- Escalating US-China trade war has put a strong bid under anti-risk JPY.
- USD/JPY dipped below 110.00, bearish continuation pattern seen in 4-hour chart.
The USD/JPY fell to an eight-day low of 109.85 in Asia, possibly due to fast-moving US-China trade war and the signs of risk aversion in the financial markets.
The JPY picked up a strong bid in early Asia, pushing the USD/JPY below its 200-day MA of 110.22 after Trump asked US Treasury asked the US Treasury to identify $200 billion worth of Chinese goods for additional tariffs at a rate of 10 percent.
On Friday, the US announced tariffs on $50 billion worth of Chinese imports. In response, China slapped a 25 percent tariff on 545 American imports.
Clearly, world's two-biggest economies appear increasingly headed towards a long, griding trade war.

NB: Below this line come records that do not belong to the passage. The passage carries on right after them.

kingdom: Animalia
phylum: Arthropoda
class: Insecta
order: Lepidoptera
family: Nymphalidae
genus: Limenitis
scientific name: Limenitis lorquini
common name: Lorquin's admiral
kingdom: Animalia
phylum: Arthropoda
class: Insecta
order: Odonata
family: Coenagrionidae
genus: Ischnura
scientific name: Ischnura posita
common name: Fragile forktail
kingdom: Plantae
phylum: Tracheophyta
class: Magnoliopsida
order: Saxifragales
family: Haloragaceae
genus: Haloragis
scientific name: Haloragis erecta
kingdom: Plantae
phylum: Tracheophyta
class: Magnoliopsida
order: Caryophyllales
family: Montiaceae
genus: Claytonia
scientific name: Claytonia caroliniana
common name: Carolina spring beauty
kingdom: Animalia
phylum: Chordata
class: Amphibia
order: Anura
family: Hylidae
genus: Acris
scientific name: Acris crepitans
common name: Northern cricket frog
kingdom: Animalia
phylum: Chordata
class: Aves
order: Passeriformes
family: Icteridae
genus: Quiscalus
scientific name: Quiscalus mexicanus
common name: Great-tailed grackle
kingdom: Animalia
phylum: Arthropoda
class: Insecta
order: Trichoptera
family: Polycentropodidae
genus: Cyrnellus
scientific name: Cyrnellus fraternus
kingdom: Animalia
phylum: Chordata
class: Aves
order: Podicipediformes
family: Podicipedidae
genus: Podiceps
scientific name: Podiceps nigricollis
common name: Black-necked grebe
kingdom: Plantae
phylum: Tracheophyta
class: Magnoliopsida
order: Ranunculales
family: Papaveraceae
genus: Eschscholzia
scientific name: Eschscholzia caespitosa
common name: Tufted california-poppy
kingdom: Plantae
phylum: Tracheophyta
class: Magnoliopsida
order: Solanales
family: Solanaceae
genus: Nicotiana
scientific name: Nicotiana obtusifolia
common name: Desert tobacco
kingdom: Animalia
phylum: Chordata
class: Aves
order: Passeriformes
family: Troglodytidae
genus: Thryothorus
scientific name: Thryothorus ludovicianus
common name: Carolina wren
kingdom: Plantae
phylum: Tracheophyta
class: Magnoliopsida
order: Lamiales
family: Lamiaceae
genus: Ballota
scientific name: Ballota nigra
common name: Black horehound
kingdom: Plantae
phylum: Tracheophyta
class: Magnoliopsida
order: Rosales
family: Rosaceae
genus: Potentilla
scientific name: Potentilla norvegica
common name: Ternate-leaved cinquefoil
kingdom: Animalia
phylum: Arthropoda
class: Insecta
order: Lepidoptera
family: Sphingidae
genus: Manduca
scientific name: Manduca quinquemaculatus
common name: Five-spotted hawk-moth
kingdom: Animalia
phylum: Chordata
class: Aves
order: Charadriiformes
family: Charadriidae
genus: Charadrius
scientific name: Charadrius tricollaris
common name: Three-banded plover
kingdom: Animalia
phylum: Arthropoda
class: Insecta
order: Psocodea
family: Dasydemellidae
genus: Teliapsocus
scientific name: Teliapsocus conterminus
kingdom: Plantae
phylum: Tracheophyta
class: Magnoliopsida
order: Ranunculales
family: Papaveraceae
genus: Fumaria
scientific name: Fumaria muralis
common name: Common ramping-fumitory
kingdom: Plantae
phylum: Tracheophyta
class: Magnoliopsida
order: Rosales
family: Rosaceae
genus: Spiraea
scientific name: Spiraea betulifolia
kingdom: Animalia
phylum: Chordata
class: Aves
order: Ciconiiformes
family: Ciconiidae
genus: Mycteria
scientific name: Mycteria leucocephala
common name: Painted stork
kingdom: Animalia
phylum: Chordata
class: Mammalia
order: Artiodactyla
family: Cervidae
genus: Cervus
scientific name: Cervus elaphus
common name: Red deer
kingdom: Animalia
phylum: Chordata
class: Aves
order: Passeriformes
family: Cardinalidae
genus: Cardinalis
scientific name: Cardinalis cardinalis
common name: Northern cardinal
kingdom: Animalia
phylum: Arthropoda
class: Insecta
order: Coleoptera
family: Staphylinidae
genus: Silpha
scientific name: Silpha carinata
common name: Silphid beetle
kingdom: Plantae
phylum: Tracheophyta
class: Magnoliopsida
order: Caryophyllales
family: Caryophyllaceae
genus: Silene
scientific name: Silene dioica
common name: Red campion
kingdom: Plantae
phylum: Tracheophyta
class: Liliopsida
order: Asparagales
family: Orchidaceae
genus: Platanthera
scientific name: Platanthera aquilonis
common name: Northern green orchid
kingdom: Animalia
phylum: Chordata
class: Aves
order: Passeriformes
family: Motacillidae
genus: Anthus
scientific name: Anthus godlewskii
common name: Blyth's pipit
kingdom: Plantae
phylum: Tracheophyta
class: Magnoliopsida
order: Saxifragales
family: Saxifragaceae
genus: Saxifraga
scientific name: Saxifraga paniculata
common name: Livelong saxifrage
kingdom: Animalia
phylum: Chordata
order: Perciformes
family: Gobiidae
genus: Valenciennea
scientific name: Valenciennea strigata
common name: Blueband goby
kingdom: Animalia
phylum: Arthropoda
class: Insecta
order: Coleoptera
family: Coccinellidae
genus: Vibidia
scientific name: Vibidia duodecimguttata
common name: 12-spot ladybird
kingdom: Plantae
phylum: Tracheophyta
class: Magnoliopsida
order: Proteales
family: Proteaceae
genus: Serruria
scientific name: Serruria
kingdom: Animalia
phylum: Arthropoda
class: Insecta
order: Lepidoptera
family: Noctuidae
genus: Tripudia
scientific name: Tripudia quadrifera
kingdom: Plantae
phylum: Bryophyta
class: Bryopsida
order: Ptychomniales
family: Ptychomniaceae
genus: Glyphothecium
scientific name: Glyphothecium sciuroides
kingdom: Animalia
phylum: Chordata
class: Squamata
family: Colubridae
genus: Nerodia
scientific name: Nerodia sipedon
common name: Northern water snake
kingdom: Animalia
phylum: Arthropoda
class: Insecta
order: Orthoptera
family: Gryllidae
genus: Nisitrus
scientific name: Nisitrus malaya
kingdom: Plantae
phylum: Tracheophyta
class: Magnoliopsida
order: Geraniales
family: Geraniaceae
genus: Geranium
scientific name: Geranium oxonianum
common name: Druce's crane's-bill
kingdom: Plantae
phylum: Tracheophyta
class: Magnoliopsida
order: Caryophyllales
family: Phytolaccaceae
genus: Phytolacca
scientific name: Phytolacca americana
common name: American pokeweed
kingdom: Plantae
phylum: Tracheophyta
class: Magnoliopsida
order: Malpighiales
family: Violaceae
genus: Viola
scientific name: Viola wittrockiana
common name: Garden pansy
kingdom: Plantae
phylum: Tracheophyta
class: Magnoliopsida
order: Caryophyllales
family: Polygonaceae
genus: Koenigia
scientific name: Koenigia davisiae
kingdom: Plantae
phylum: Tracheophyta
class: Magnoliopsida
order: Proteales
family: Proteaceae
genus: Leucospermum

Hence, the risk assets are under pressure. For instance, the S&P 500 futures are down 0.76 percent. Consequently, the anti-risk JPY is on the offensive.
As of writing, the USD/JPY is trading at 108.90 and looks set to extend losses further.
USD/JPY 4-hour chart shows a bearish continuation pattern
The bear flag breakdown indicates the sell-off from the recent high of 111.40 has resumed and the pair could revisit 108.13 in a week or two.